The archived report, titled What NIJ Research Tells Us About Domestic Terrorism, disappeared from the DOJ website sometime between September 11 and 12, according to investigative journalist Jason Paladino, who first uncovered the story. Kirk, the 31-year-old founder of Turning Point USA and a close ally of Donald Trump, was shot and killed while speaking at Utah Valley University on September 10.
The report began with a stark finding: “Since 1990, far-right extremists have committed far more ideologically motivated homicides than far-left or radical Islamist extremists, including 227 events that took more than 520 lives. In this same period, far-left extremists committed 42 ideologically motivated attacks that took 78 lives.”
Tyler Robinson, 22, has been charged with Kirk’s murder, and prosecutors have announced they will seek the death penalty. Despite the NIJ report’s conclusions, Trump and other Republicans have pointed the finger at “radical left” groups for the shooting.
The National Institute of Justice study was built on decades of research and is one of the most extensive government analyses of domestic terrorism trends. It concluded that “militant, nationalistic, white supremacist violent extremism has increased in the United States” and that “the number of far-right attacks continues to outpace all other types of terrorism and domestic violent extremism.”
Where the report once appeared, the DOJ now says it is “reviewing its websites and materials in accordance with recent executive orders,” according to 404Media.

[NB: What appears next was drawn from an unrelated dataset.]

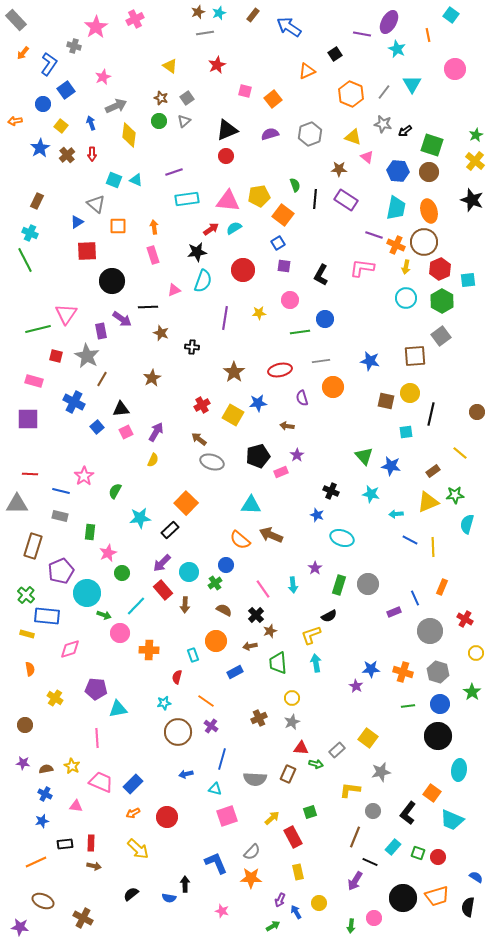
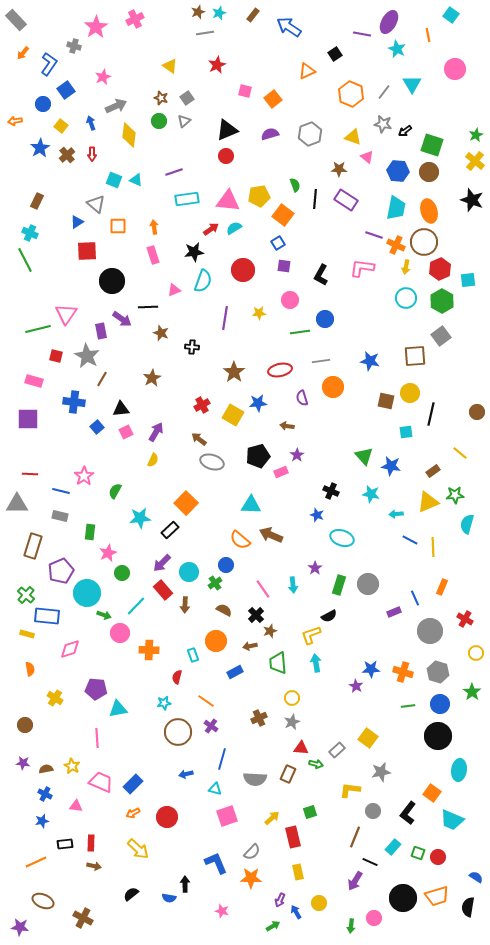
black star at (197, 252): moved 3 px left
blue cross at (74, 402): rotated 20 degrees counterclockwise
red rectangle at (293, 837): rotated 15 degrees clockwise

The page has since been taken down entirely.
Independent findings back up the NIJ’s work. Research from the Center for Strategic and International Studies examined 893 terrorist plots between 1994 and 2020 and concluded: “Rightwing attacks and plots account for the majority of all terrorist incidents in the United States since 1994.”
Heidi Beirich, executive vice-president of the Global Project Against Hate and Extremism, testified before Congress in 2023 that “data on acts of political violence clearly shows that it is the far right that is driving terrorism in the US, including targeting and, in certain cases, murdering law enforcement.” She added, “That is not to say there is no violence from far-left actors. It is just simply not on the scale or as deadly as what is coming from far-right actors.”
Kirk had turned Turning Point USA into a leading conservative youth movement and was a featured speaker at last year’s Republican National Convention. He was in the middle of a campus talk when he was shot.
The Justice Department has so far declined to comment on why the study was removed.